On forums and social media, users vent frustration. “I can’t see any of my product images in order confirmations,” one e-commerce manager posted. “This is costing us actual sales because the tracking pixel isn’t loading.” Another user noted that the bug varies by image host: “Images from Constant Contact and Mailchimp are dead, but images embedded from SharePoint work fine.”

Microsoft’s support team has been actively replying to threads with scripted responses directing users to try the aforementioned workarounds. But many are demanding an emergency out-of-band patch rather than waiting for the next Patch Tuesday.

Independent developers have stepped in as well. A small utility called “Outlook Image Fixer 2024” emerged on GitHub that hooks into Outlook’s COM interface and rewrites image tags on the fly to force retrieval over explicit secure channels. It’s not officially sanctioned, but it has gained traction among tech-savvy users.

Looking ahead, the fix will likely arrive in KB5037763 or a similar update. Until then, users must decide whether to live with the red X or experiment with the known workarounds. Microsoft’s silence on an exact delivery date remains the most frustrating part for those tasked with supporting thousands of desktops.

How to Check Your Version

If you suspect you’re affected, verify your Outlook build: go to File > Office Account > About Outlook. The build number is listed next to “Version.” If you see 19929.20164 or higher (e.g., 19929.20178, which is the follow-up build still carrying the bug), you’re in the danger zone. Users on builds older than .20164 are safe for now, but they should postpone updates until Microsoft certifies a fix.

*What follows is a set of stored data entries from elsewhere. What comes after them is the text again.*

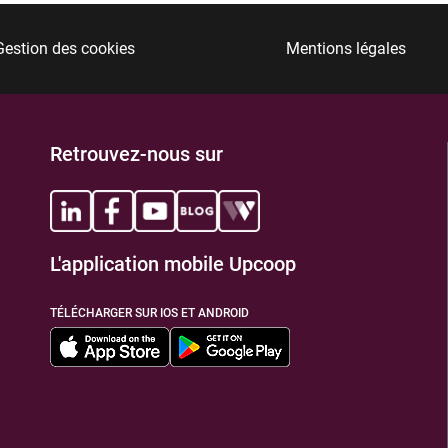
Gestion des cookies
Mentions légales
Retrouvez-nous sur
L'application mobile Upcoop
TÉLÉCHARGER SUR IOS ET ANDROID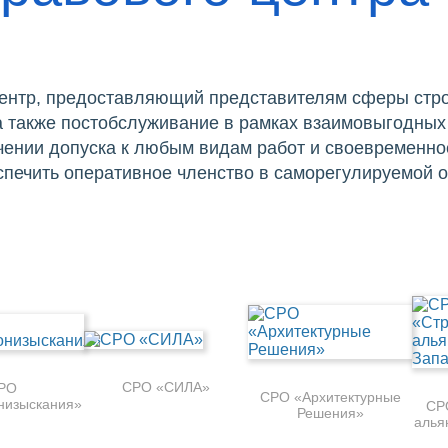
ентр, предоставляющий представителям сферы стро
 а также постобслуживание в рамках взаимовыгодных
ении допуска к любым видам работ и своевременно
спечить оперативное членство в саморегулируемой 
СРО «СИЛА»
РО
СРО «Архитектурные
низыскания»
СР
Решения»
алья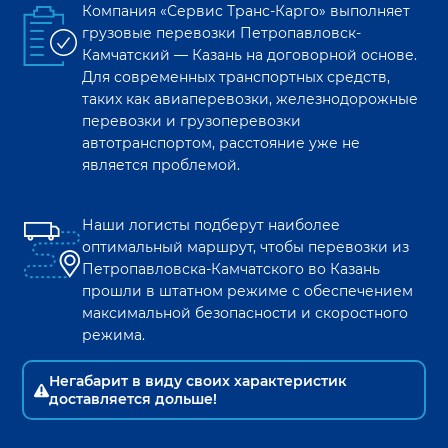
Компания «Сервис Транс-Карго» выполняет
грузовые перевозки
Петропавловск-
Камчатский
—
Казань
на договорной основе.
Для современных транспортных средств,
таких как авиаперевозки, железнодорожные
перевозки и грузоперевозки
автотранспортом, расстояние уже не
является проблемой.
Наши логисты подберут наиболее
оптимальный маршрут, чтобы перевозки из
Петропавловска-Камчатского
во
Казань
прошли в штатном режиме с обеспечением
максимальной безопасности и скоростного
режима.
Негабарит в виду своих характеристик
доставляется дольше!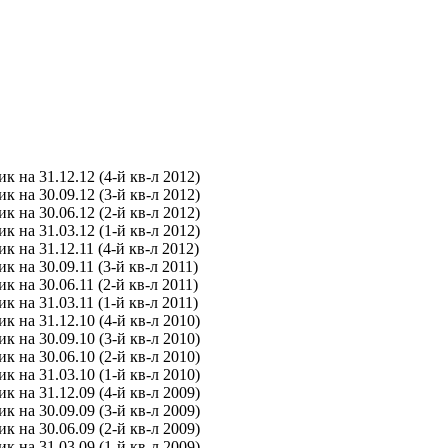
на 31.12.12 (4-й кв-л 2012)
на 30.09.12 (3-й кв-л 2012)
на 30.06.12 (2-й кв-л 2012)
 на 31.03.12 (1-й кв-л 2012)
на 31.12.11 (4-й кв-л 2012)
на 30.09.11 (3-й кв-л 2011)
на 30.06.11 (2-й кв-л 2011)
на 31.03.11 (1-й кв-л 2011)
на 31.12.10 (4-й кв-л 2010)
на 30.09.10 (3-й кв-л 2010)
на 30.06.10 (2-й кв-л 2010)
 на 31.03.10 (1-й кв-л 2010)
на 31.12.09 (4-й кв-л 2009)
на 30.09.09 (3-й кв-л 2009)
на 30.06.09 (2-й кв-л 2009)
 на 31.03.09 (1-й кв-л 2009)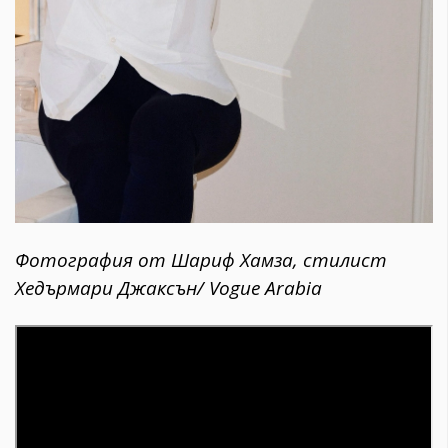
Фотография от Шариф Хамза, стилист
Хедърмари Джаксън/ Vogue Arabia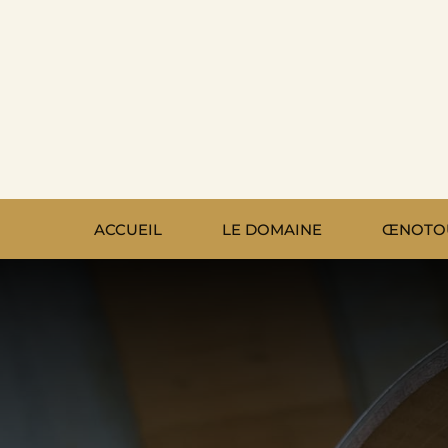
Passer
au
contenu
ACCUEIL
LE DOMAINE
ŒNOTO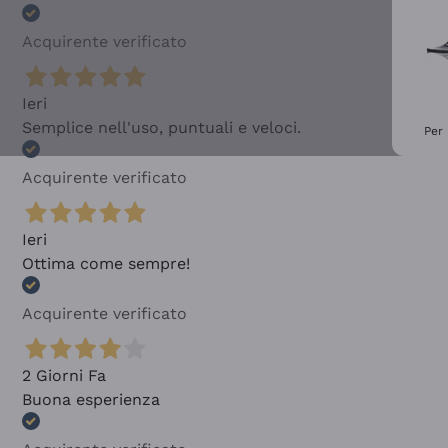
Acquirente verificato
Ieri
Semplice nell'uso, puntuali e veloci.
Per 
Acquirente verificato
Ieri
Ottima come sempre!
Acquirente verificato
2 Giorni Fa
Buona esperienza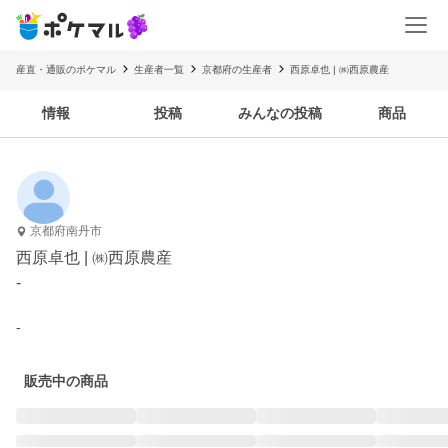
産直・通販のポケマル
生産者一覧
京都府の生産者
西原卓也 | ㈱西原農産
情報
投稿
みんなの投稿
商品
京都府南丹市
西原卓也 | ㈱西原農産
-
-
販売中の商品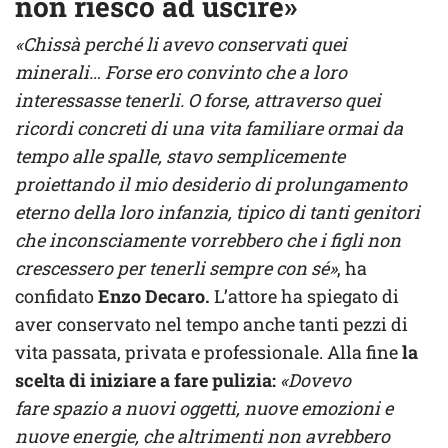
non riesco ad uscire»
«Chissà perché li avevo conservati quei
minerali… Forse ero convinto che a loro
interessasse tenerli. O forse, attraverso quei
ricordi concreti di una vita familiare ormai da
tempo alle spalle, stavo semplicemente
proiettando il mio desiderio di prolungamento
eterno della loro infanzia, tipico di tanti genitori
che inconsciamente vorrebbero che i figli non
crescessero per tenerli sempre con sé»
, ha
confidato
Enzo Decaro.
L’attore ha spiegato di
aver conservato nel tempo anche tanti pezzi di
vita passata, privata e professionale. Alla fine
la
scelta di iniziare a fare pulizia:
«Dovevo
fare spazio a nuovi oggetti, nuove emozioni e
nuove energie, che altrimenti non avrebbero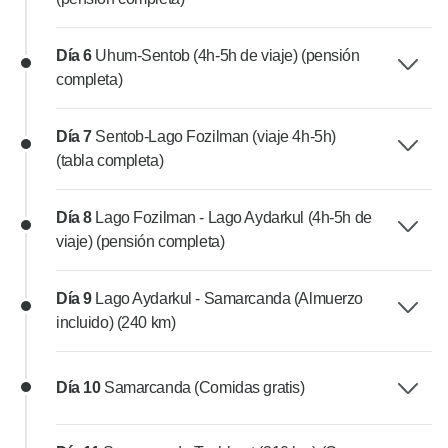
Día 6
Uhum-Sentob (4h-5h de viaje) (pensión
completa)
Día 7
Sentob-Lago Fozilman (viaje 4h-5h)
(tabla completa)
Día 8
Lago Fozilman - Lago Aydarkul (4h-5h de
viaje) (pensión completa)
Día 9
Lago Aydarkul - Samarcanda (Almuerzo
incluido) (240 km)
Día 10
Samarcanda (Comidas gratis)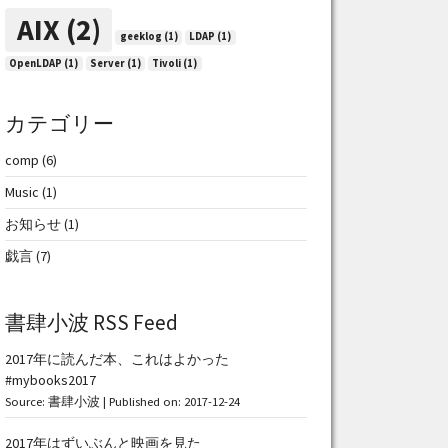
AIX
(2)
geeklog
(1)
LDAP
(1)
OpenLDAP
(1)
Server
(1)
Tivoli
(1)
カテゴリー
comp
(6)
Music
(1)
お知らせ
(1)
戯言
(7)
書肆小波 RSS Feed
2017年に読んだ本、これはよかった
#mybooks2017
Source:
書肆小波
Published on: 2017-12-24
2017年はずいぶんと映画を見た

For organizations, pausing updates for the Current Channel is possible via Group Policy or the Microsoft 365 Apps admin center. Navigate to Servicing Profile > Monthly Updates and set a deferral period until a known good build is confirmed. This prevents auto-upgrade to the problematic build but requires testing the fixed build later.

Conclusion

The classic Outlook image rendering bug is a classic example of a security fix going awry. Build 19929.20164 promised a safer email experience but inadvertently broke one of the most basic functions: seeing pictures. While Microsoft works on a proper fix, users have a handful of workarounds to try. The most promising long-term shift may be to the WebView2 rendering engine, but that move comes with its own compatibility challenges.

For now, patience and workaround documentation will be essential. We expect Microsoft to release a hotfix out-of-band given the severity and publicity of the issue. In the meantime, this incident serves as yet another reminder that even the most mature software can stumble when security and functionality collide.